Directors—especially theater directors, or those tackling classic material—live under the pressure of hatching the big idea, or as it's known in show biz, the "concept." But there's a peril that, in chasing a fresh concept, a director will come up with something foolhardy (like doing Macbeth on the starship Enterprise)... which brings us to Joe Wright's Anna Karenina.
The director of Atonement and Pride & Prejudice turns his attention to Tolstoy for this year's awards season, that time of year when size does matter. And no one has a bigger...concept this year than Wright, who—in collaboration with eminent playwright and screenwriter Sir Tom Stoppard—has transformed Leo Tolstoy's novel Anna Karenina into something conspicuously theatrical.

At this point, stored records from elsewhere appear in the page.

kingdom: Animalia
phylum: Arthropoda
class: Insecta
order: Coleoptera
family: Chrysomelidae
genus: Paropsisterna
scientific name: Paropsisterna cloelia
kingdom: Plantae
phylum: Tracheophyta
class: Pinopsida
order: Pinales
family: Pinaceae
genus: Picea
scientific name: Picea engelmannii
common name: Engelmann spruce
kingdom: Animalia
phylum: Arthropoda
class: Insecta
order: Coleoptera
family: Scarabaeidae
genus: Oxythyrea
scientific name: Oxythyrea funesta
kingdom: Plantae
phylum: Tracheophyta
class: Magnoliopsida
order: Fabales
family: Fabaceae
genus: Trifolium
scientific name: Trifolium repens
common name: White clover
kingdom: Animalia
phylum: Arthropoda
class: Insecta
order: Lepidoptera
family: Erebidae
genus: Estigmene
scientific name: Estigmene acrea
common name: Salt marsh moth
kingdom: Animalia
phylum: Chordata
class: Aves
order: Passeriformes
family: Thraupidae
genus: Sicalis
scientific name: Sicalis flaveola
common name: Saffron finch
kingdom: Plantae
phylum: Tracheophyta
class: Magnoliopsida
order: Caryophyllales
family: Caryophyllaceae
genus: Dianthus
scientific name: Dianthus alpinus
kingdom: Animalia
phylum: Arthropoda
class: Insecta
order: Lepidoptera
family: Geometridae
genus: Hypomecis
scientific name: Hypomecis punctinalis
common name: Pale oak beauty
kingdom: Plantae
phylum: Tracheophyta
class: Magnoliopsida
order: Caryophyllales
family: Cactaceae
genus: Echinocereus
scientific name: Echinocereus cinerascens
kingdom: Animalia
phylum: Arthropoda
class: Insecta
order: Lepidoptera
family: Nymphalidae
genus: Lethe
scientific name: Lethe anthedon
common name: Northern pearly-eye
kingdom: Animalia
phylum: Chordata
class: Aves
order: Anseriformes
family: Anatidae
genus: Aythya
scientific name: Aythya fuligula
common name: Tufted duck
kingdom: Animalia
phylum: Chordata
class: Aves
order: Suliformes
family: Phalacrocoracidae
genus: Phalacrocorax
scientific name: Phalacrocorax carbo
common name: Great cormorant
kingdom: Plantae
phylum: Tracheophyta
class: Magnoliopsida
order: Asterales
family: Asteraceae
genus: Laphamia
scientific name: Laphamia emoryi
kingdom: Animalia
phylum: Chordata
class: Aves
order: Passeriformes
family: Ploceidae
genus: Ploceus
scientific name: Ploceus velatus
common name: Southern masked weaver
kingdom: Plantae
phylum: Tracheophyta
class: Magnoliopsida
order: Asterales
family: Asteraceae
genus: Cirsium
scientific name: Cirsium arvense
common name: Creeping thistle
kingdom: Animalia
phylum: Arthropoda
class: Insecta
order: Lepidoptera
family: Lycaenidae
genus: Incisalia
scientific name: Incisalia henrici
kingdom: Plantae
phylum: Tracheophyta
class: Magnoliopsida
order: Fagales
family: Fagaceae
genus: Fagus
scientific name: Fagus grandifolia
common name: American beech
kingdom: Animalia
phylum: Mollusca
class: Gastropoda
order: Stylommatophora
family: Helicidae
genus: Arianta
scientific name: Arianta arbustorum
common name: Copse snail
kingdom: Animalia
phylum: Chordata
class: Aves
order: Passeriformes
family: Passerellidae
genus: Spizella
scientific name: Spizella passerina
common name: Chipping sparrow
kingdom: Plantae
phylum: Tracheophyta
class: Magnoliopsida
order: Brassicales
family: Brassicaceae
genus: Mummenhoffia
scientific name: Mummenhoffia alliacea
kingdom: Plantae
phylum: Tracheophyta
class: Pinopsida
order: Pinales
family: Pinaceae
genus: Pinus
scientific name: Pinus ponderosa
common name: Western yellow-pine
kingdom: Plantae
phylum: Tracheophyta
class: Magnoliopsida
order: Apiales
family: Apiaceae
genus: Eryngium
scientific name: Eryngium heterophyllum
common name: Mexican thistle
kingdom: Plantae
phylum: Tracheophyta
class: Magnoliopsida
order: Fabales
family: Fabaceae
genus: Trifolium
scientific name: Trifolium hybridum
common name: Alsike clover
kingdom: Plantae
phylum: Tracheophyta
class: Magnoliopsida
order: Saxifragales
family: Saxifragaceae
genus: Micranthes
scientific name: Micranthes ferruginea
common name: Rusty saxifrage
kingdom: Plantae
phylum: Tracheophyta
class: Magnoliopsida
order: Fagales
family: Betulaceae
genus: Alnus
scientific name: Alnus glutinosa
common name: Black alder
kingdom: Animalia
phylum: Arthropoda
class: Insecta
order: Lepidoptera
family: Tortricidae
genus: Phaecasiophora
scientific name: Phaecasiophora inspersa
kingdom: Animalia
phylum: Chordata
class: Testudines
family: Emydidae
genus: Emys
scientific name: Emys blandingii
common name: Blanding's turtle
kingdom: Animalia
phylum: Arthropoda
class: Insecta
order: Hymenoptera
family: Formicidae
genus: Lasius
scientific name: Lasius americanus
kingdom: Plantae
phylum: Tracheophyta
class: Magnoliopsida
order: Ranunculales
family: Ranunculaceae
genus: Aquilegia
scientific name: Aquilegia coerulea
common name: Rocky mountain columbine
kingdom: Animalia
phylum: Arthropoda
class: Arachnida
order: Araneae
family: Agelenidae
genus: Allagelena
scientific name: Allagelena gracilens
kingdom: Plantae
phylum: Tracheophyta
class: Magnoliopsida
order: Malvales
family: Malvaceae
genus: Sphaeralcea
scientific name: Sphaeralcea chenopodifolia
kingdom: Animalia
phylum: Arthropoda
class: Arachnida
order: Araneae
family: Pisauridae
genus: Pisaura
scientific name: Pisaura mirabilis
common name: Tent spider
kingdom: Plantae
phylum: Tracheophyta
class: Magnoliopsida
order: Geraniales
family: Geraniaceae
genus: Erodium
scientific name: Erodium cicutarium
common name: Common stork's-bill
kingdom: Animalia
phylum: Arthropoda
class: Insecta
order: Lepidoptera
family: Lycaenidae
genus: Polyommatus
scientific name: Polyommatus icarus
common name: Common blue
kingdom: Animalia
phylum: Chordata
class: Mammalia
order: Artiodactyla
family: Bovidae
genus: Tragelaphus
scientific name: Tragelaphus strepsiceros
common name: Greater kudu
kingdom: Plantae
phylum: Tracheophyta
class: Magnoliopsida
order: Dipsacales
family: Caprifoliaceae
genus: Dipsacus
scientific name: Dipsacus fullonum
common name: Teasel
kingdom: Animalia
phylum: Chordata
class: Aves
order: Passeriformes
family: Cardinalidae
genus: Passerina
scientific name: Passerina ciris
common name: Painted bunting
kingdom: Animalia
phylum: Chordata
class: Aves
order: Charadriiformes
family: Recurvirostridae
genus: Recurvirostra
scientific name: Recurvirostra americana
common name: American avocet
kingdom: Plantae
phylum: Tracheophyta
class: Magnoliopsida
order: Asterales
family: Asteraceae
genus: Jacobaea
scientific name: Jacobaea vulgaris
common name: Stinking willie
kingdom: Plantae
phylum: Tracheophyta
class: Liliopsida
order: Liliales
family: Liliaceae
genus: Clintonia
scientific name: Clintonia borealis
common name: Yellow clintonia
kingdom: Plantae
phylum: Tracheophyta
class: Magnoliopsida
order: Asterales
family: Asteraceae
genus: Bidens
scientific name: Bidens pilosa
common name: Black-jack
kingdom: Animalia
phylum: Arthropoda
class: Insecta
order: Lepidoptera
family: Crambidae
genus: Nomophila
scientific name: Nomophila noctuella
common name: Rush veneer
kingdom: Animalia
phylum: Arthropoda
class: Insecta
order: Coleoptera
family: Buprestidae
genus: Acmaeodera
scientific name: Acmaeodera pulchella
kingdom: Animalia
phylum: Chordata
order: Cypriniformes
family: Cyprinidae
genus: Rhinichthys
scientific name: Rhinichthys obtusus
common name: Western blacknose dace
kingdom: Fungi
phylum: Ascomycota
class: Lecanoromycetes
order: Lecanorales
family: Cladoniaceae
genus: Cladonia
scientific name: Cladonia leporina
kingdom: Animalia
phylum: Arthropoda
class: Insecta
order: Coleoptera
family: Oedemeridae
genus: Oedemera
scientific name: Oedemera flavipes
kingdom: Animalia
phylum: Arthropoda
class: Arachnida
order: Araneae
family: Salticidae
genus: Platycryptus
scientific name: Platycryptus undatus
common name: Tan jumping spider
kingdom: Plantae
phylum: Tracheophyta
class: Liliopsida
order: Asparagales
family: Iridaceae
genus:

Set amongst the aristocracy of Imperial Russia, circa 1874, the novel concerns parallel romantic strivings and the pitfalls that threaten the maintainance of the respectable and stable lifestyle to which the the upper crust have become accustomed. One storyline follows the titular socialite (Keira Knightley), whose dull marriage to government official Karenin (Jude Law) pales in comparison to a passionate affair with young Count Vronsky (Aaron Taylor-Johnson); the plot thread given lesser attention finds fretful landowner Levin (Domhnall Gleeson) pining after the reticent Kitty (Alicia Vikander), who is Anna's brother's sister-in-law.
With a dozen filmed versions already on the shelf, Wright obviously felt the heat to do something different. And so this Anna Karenina begins with an orchestra tuning up, then plays out entirely in a derelict theater symbolizing the Russian aristocracy's grasping attempts to maintain its delicate world, its illusions of social superiority and aesthetic perfection (it's a magical theater, of course, which gives way to a horse race and skating on a frozen lake).
It's also possible that Wright had in mind literary critic Viktor Shklovsky's Russian Formalist notion of "making strange," which in turn inspired dramatist Bertolt Brecht's theatrical "alienation effect," designed to stifle audience emotion and, as per Brecht, press the viewer "to be a consciously critical observer." There. Now who's for 130 minutes of alienation?
Wright employs boldly colorful costumes, twirling cameras, tableaux vivant, and whoosh-y, thump-y sound effects as if to say, "Take that, Baz Luhrmann!" This Anna is nothing if not show-offy, and on that level, it is something to behold, as it were (Karenin remarks of horse racing, "It's not the sport itself; it's the spectacle—making a cruel spectacle"). In particular, the ballroom sequence technically marvels. But I'd trade in an instant all this tiresome artificiality for some potent empathy. We're able to intellectualize why we should care (those social strictures are crushing hearts!), but we're too distracted to be moved.
Certainly, the production design blunts the actors, but Knightley's not much help giving what increasingly seems to be one of two performances in her repertoire (and still-callow Taylor-Johnson's a bit out of his depth). Suckers for fashion shows and cinematic dazzle, have at it, but others be warned: Anna Karenina may have you longing for the sweet release of a speeding train.